Your goal =>
Keep each entry exactly as written when you repeat it, and skip the images.

Given entries =>
⟨

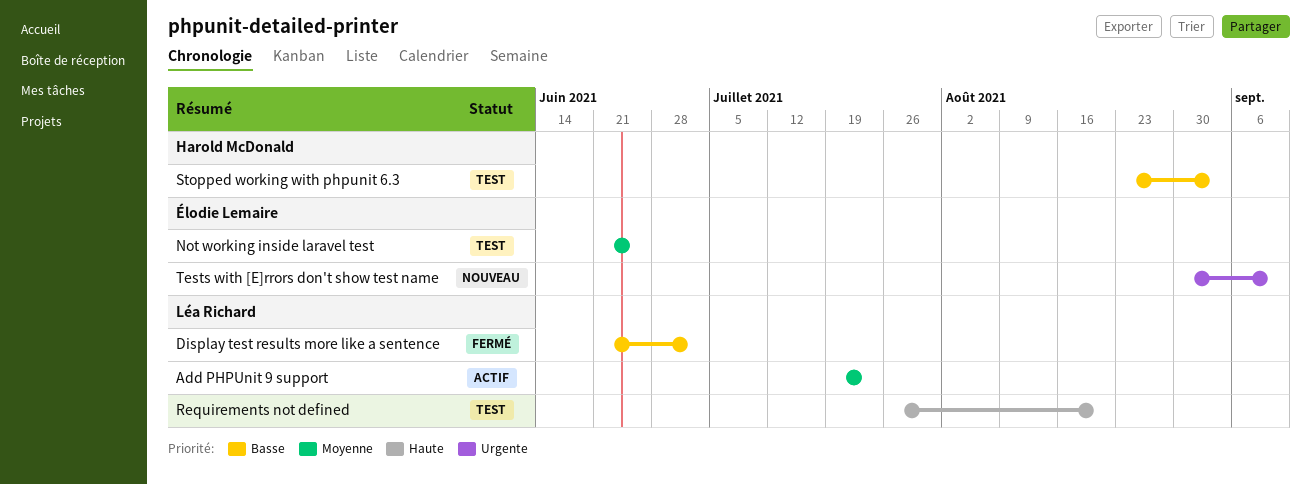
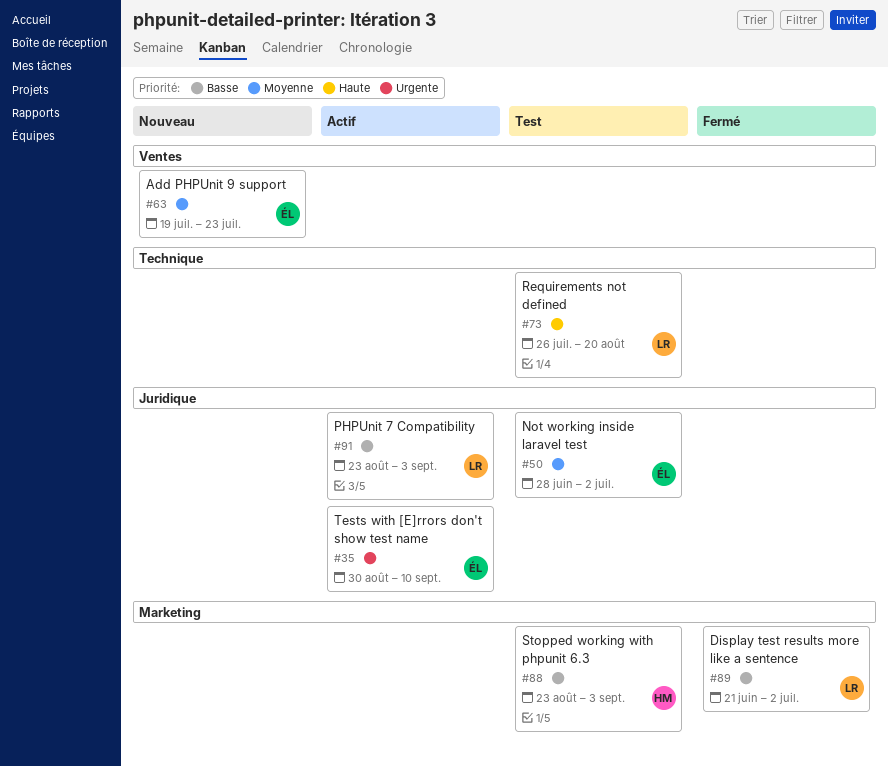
Add PHPUnit 9 support, status: Actif -> Nouveau
Add PHPUnit 9 support, owner: Léa Richard -> Élodie Lemaire
Not working inside laravel test, start: Jun 21 -> Jun 28
Not working inside laravel test, due: Jun 25 -> Jul 2
PHPUnit 7 Compatibility: none -> present
Tests with [E]rrors don't show test name, status: Nouveau -> Actif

⟩

Result of the task =>
Add PHPUnit 9 support, status: Actif -> Nouveau
Add PHPUnit 9 support, owner: Léa Richard -> Élodie Lemaire
Not working inside laravel test, start: Jun 21 -> Jun 28
Not working inside laravel test, due: Jun 25 -> Jul 2
PHPUnit 7 Compatibility: none -> present
Tests with [E]rrors don't show test name, status: Nouveau -> Actif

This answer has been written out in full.